Jade pulled out her latest tattoo design, delicate and striking, each one etched with a story Arden could almost hear. Her lean, toned arms moved with effortless precision as she flipped through the pages, her dark eyes sparking with quiet intensity. “This one? I’m obsessed with it.”
Rachel launched into the tale of a marketing pitch disaster that had them all in stitches.
Penny, as always, took the lead, her quick wit and infectious laugh keeping the momentum going, nudging them deeper into the night.
Then came the first notes of the next song, curling through the air like bait.
Penny’s head snapped up, eyes gleaming.
Arden saw it instantly. “Don’t even start,” she warned.
Penny gave a long, dramatic sigh, her grin slow and dangerous. “Oh, babe… I thought you knew me better by now.”
“Double rent for a month if you let me sit here.”
“Bribery? From you? That’s desperation, my love. And also? No.” She grabbed Arden’s hand and yanked. “Come on, you know the rules.”
Arden groaned but didn’t fight it. Arden groaned but didn’t fight it. She’d sung before. Several times, actually. And every single time, Penny made it sound like she’d delivered a TEDx Talk set to music.
“This is a terrible idea,” Arden muttered.
“This is an iconic idea.”
She wasn’t nervous exactly, but the first step under the lights always felt heavy.
The dim lighting wrapped the room in cozy anonymity, but the expectant buzz pressed in, steady and insistent.
Then the opening notes hit. A driving rhythm, syncing with the pounding of her heart.
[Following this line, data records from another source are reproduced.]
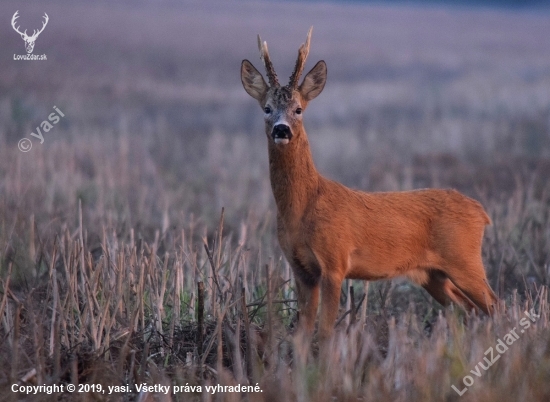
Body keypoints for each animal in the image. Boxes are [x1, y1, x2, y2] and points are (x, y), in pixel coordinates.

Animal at [242, 28, 500, 340]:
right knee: (468, 309)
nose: (282, 130)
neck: (304, 207)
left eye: (299, 109)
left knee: (497, 305)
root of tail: (481, 212)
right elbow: (303, 333)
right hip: (433, 275)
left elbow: (325, 330)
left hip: (465, 260)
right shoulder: (301, 268)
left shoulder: (335, 261)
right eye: (267, 108)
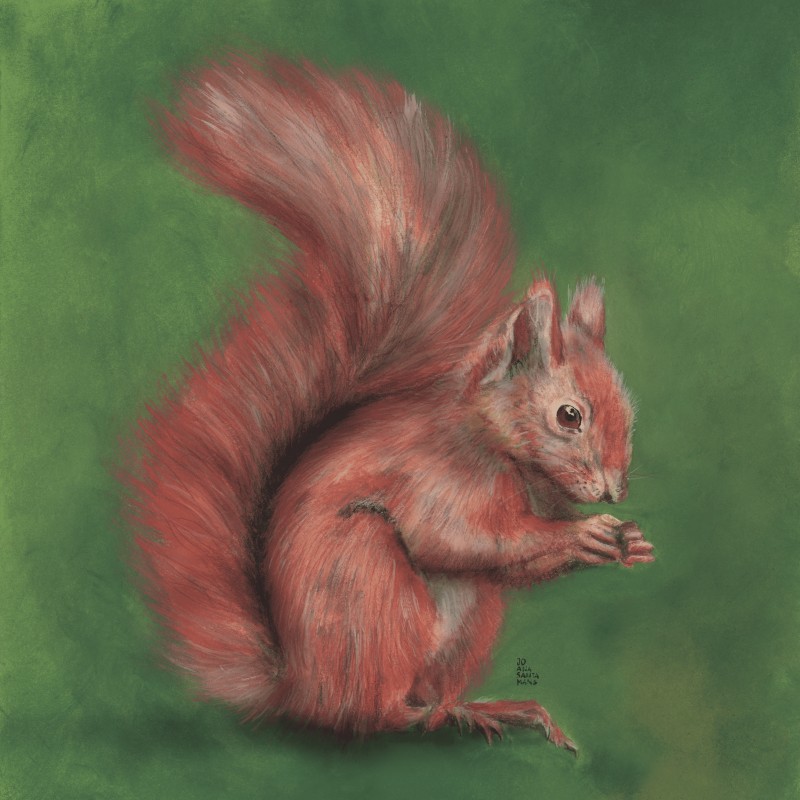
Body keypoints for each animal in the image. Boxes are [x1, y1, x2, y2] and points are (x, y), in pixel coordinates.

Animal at [127, 54, 655, 754]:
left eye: (629, 410)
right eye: (570, 416)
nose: (613, 491)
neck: (503, 454)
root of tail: (297, 687)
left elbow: (511, 565)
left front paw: (629, 542)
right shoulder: (436, 480)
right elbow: (466, 538)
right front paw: (583, 533)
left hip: (469, 619)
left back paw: (487, 709)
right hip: (367, 577)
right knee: (369, 712)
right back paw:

Penny let out a gleeful squeak. “Oh, this is gonna be so good.”
Arden drew in a breath, slow and steady, her fingers closing around the stand.
And then she released it.
The first note slipped free, and the room forgot how to move. Not gradually. Like someone flipped a switch.
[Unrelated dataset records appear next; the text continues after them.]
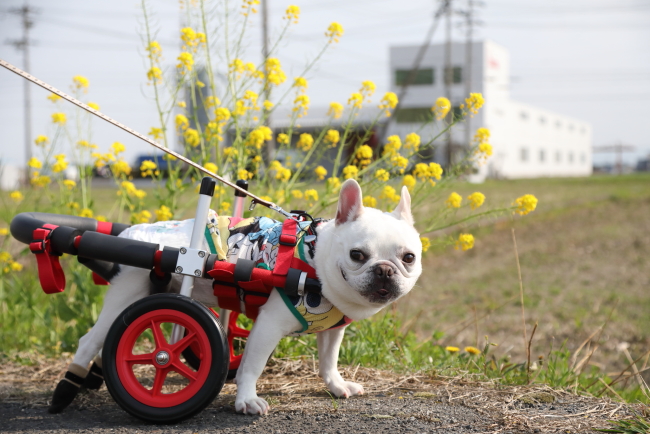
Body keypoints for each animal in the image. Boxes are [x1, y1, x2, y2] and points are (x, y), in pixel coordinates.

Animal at [48, 179, 422, 418]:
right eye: (358, 255)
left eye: (409, 258)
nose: (384, 270)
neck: (316, 260)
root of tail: (131, 233)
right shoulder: (269, 325)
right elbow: (253, 366)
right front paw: (247, 401)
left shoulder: (332, 331)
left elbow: (328, 360)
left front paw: (336, 385)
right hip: (129, 292)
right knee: (91, 340)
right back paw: (67, 387)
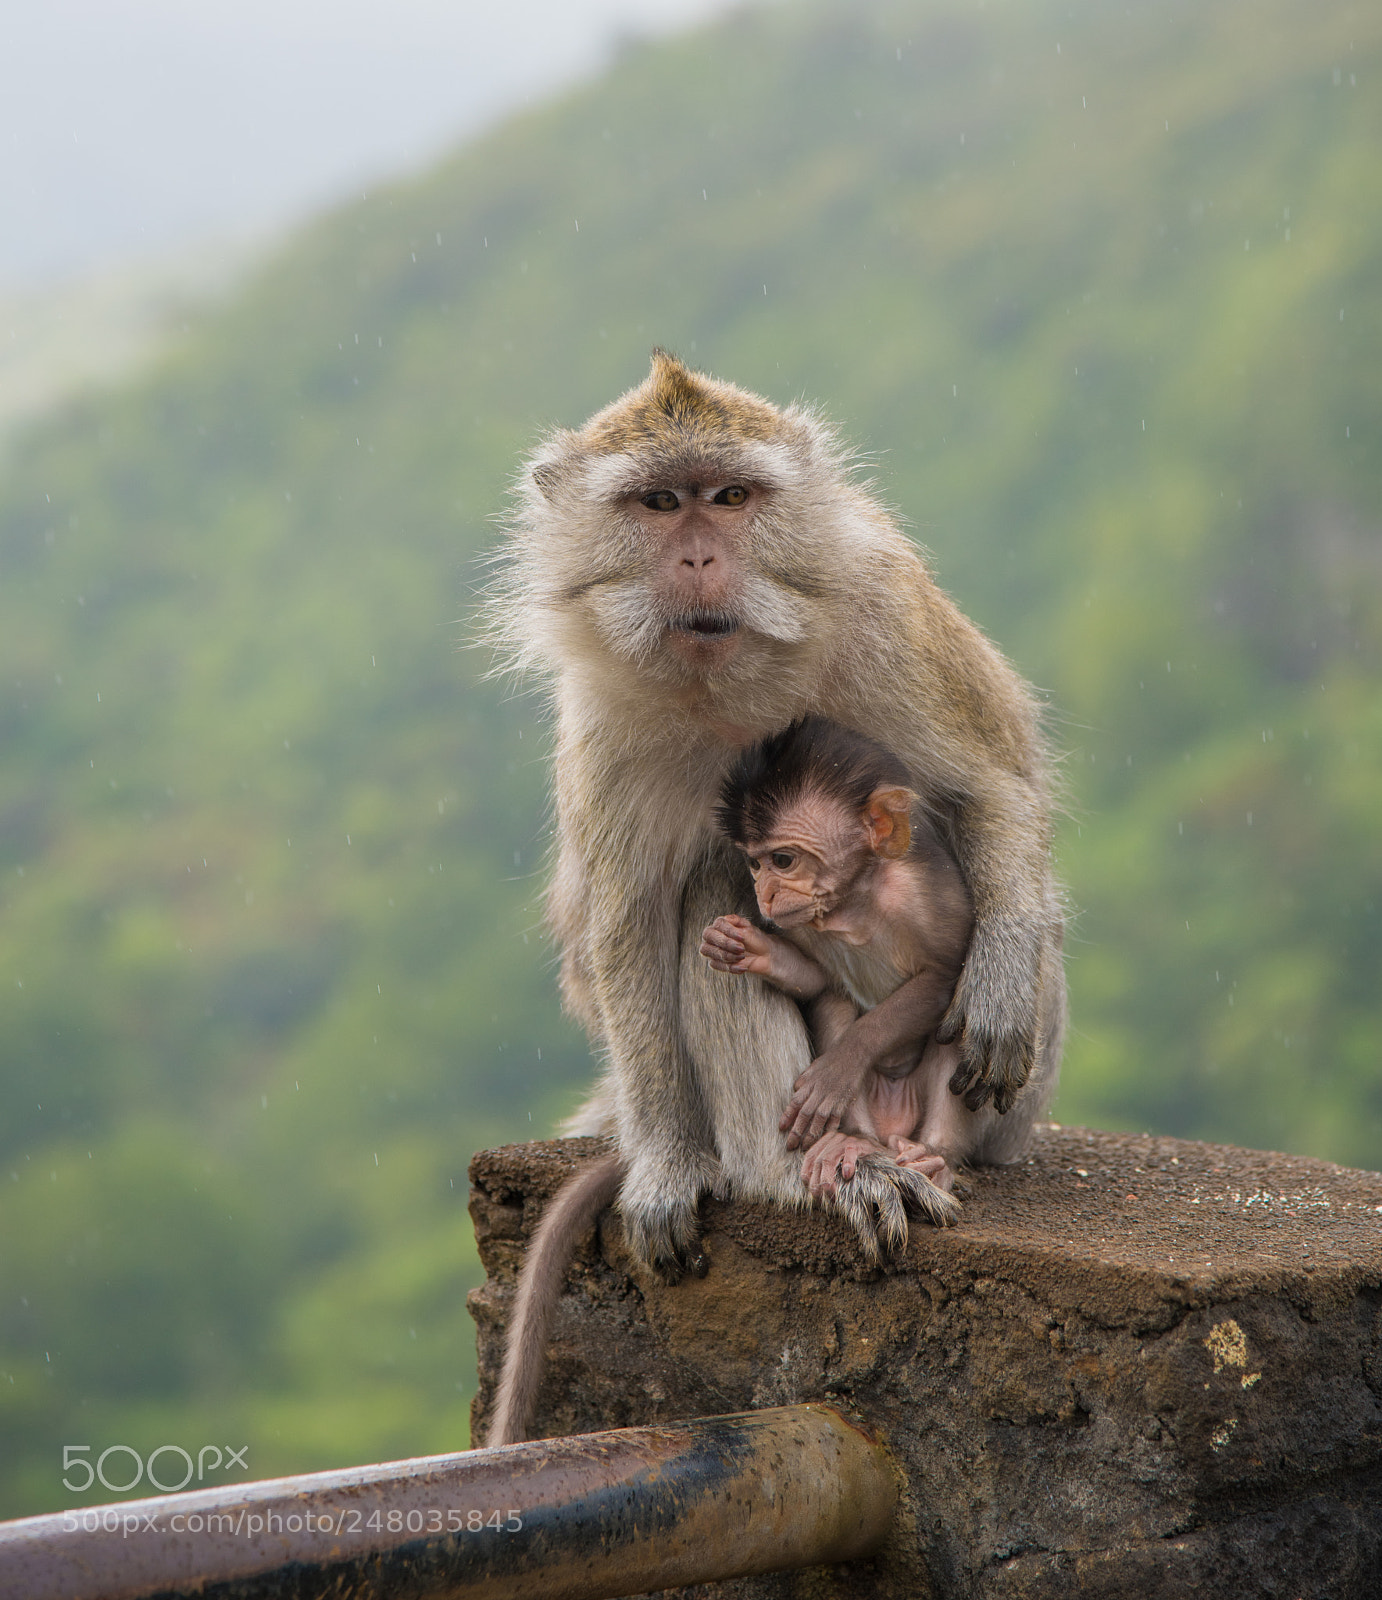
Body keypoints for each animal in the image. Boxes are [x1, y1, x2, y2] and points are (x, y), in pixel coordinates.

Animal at [701, 715, 986, 1222]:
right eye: (754, 863)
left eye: (782, 860)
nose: (764, 895)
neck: (853, 902)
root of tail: (894, 1121)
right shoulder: (805, 924)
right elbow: (822, 981)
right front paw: (751, 948)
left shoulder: (931, 897)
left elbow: (943, 979)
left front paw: (839, 1067)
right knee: (835, 1001)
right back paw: (852, 1143)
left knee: (956, 1029)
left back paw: (935, 1160)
Her voice moved through the melody with an ease that belied the weight behind it, not just singing, not just sound. An unspoken truth rode every line.
Each lyric unraveled another knot. Each note scraped at the quiet places where fear had settled.
The crowd felt it. The pulse of the room had changed. No longer an audience, but witnesses. Their silence wasn’t passive. It was captivated.
Eyes widened. Heads turned. Even the ones who had come for cheap beer and background noise found themselves caught.
Her movements grew bolder. Her grip tightened. The power in her voice roared.
And then she caught him.
A figure near the back. Motionless—set apart.
The room moved, but he didn’t.
Everyone else leaned in.
He watched. It wasn’t wonder. It was something else entirely. Distant. Detached. Cold.
The chill hit her hard, slicing through the fire in her chest. Her voice caught. Just for a second.